◆ What is required ◆
Lines before the one holding "Listing 2 items." are not wanted. Please copy that line and everything after it to the end of the records, exactly, skipping pictures.

◆ Data to use ◆
┌──
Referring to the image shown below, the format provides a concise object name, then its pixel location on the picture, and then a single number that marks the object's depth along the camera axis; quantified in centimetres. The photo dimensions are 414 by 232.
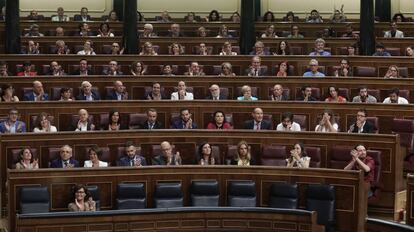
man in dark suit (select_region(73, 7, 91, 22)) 1673
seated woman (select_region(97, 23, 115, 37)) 1467
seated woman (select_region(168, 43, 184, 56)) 1323
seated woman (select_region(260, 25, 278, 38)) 1465
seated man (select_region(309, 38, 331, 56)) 1308
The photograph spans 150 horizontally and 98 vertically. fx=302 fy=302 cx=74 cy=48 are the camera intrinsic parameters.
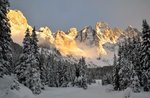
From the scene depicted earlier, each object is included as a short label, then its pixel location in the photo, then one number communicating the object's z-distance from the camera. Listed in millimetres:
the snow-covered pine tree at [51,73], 103806
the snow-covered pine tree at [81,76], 100669
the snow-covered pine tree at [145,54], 51669
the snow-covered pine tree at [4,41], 30450
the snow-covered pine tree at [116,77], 74419
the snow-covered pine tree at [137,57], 58688
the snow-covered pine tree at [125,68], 59956
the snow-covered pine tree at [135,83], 52688
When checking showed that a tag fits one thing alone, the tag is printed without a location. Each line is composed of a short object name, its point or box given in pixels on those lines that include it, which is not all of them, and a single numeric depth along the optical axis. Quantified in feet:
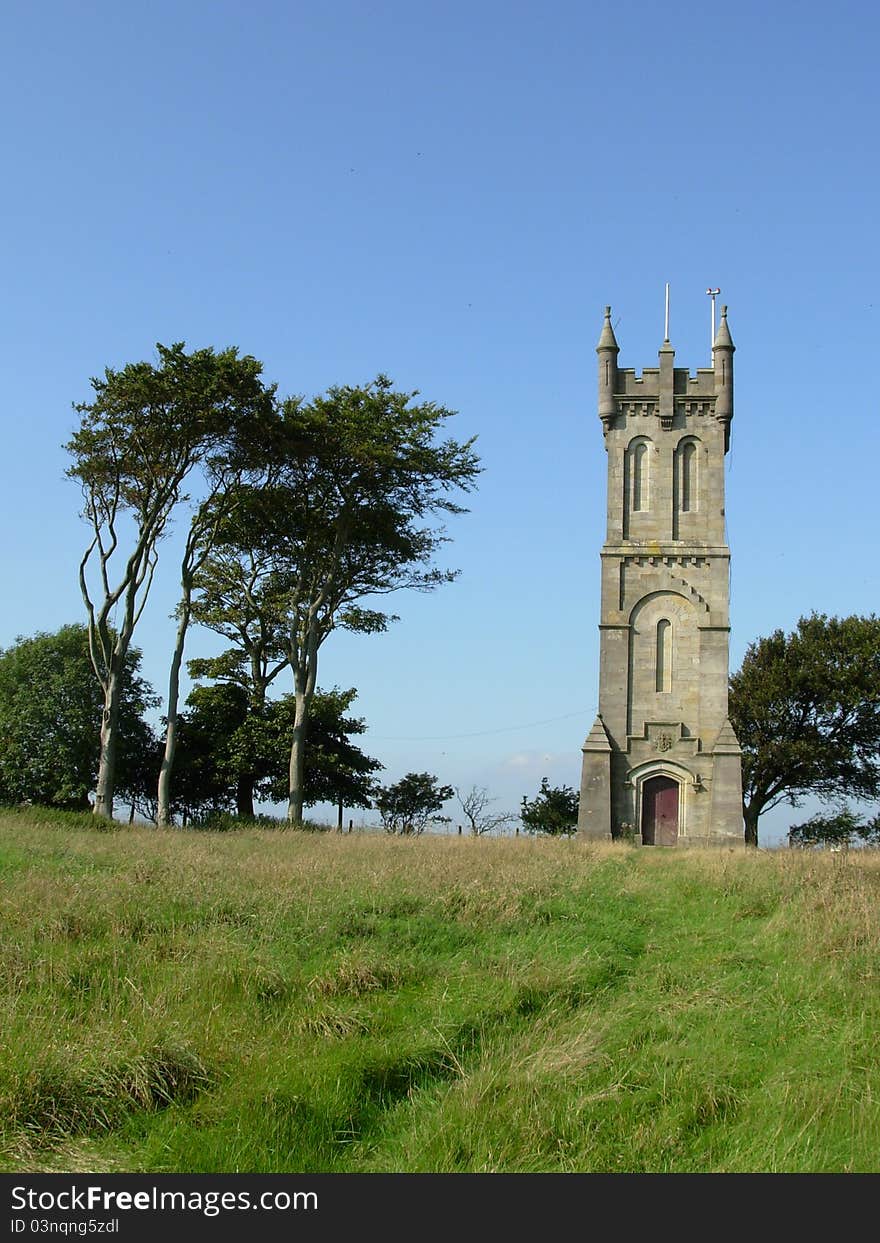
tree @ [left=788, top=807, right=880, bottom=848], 161.07
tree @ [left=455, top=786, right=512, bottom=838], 139.86
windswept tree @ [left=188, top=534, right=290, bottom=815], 134.10
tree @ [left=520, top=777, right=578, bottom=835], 152.66
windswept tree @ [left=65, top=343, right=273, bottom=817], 100.53
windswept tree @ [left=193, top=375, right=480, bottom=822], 115.85
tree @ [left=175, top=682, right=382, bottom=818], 133.28
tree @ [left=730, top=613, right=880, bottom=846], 160.76
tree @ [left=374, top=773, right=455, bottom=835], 151.33
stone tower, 122.83
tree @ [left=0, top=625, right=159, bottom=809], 136.77
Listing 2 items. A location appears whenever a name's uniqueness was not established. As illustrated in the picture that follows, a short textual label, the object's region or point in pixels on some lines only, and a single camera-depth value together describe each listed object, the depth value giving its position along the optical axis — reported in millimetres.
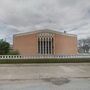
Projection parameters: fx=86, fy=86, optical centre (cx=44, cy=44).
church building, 13695
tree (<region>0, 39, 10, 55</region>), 10678
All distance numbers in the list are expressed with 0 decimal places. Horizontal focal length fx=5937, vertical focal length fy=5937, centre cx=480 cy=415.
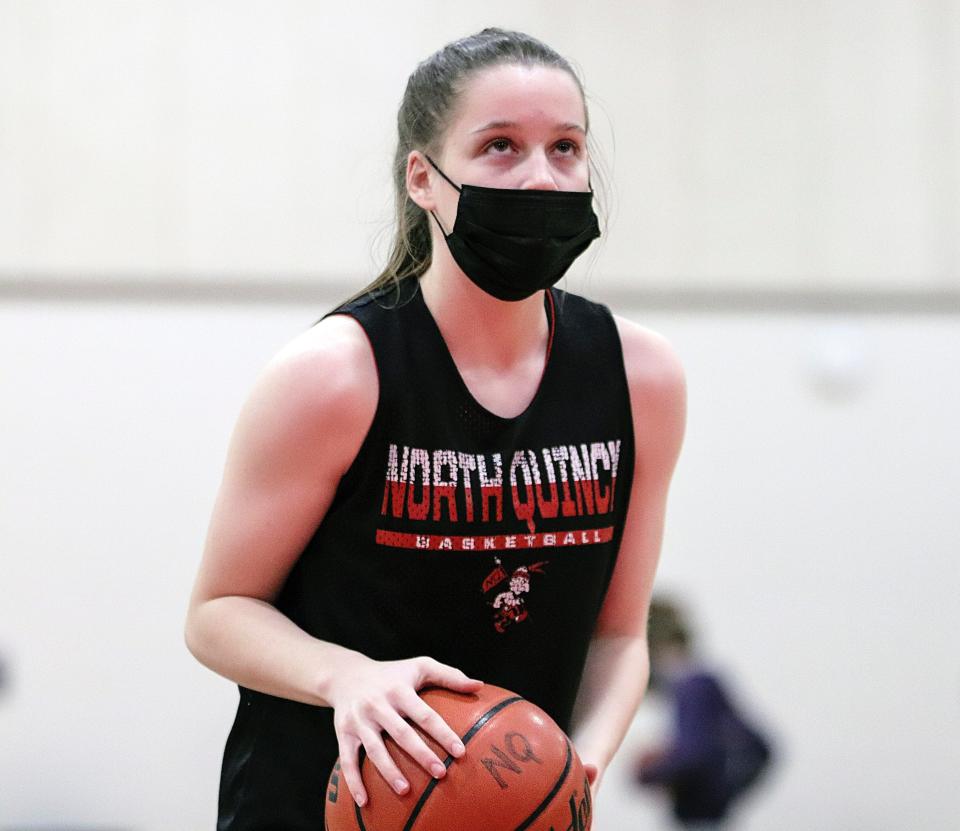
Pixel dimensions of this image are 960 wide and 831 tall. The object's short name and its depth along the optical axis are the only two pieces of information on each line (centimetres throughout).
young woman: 554
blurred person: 866
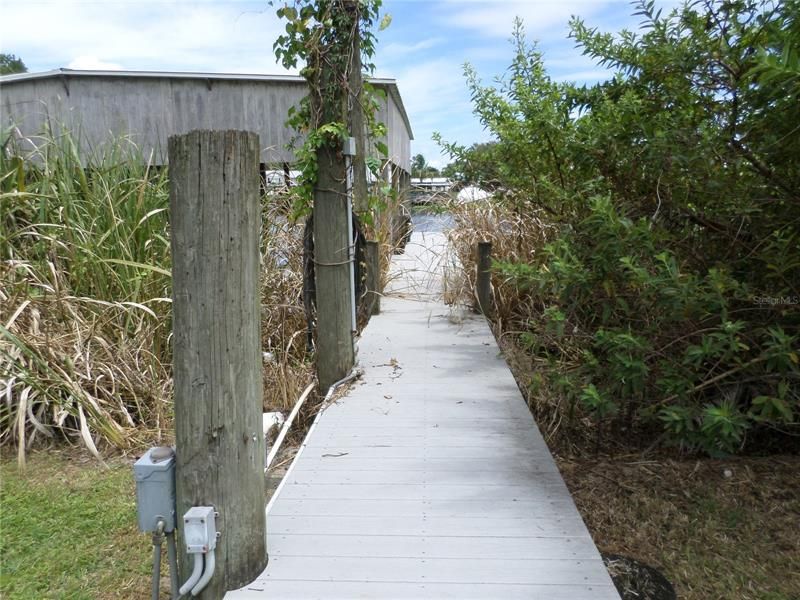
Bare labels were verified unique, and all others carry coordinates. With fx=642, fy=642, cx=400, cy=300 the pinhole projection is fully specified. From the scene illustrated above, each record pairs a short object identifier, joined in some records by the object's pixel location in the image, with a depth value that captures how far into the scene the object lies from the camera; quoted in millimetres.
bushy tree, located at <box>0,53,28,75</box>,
└──
◆ Written solution ◆
Listing 2 items. A location appears whenever a name's uniqueness was not established. As illustrated in the picture that follows, a short textual label, the object's region or point in pixels on some lines only, and a single camera-depth value together describe each listed object, the depth value giving its position along the optical axis — reported in millimetres.
Projection parameters: fx=86, fy=86, optical centre (cx=44, cy=44).
church building, 13695
tree (<region>0, 39, 10, 55</region>), 10678
All distance numbers in the list are expressed with 0 decimal places. Horizontal focal length fx=5937, vertical focal length fy=5937, centre cx=480 cy=415.
Pixel dimensions of this image are 960 wide and 831 tall. The object's short name and its depth along the optical axis are the only two pieces of information on each line (centimetres throughout).
young woman: 554
blurred person: 866
Bare labels were verified unique, and all others carry coordinates. With fx=642, fy=642, cx=400, cy=300 the pinhole projection is fully specified. From the scene illustrated above, each record pairs a short object identifier, joined in some records by the object's pixel location in the image, with a depth value that captures how far into the scene the object lies from the camera; quoted in millimetres.
bushy tree, located at <box>0,53,28,75</box>,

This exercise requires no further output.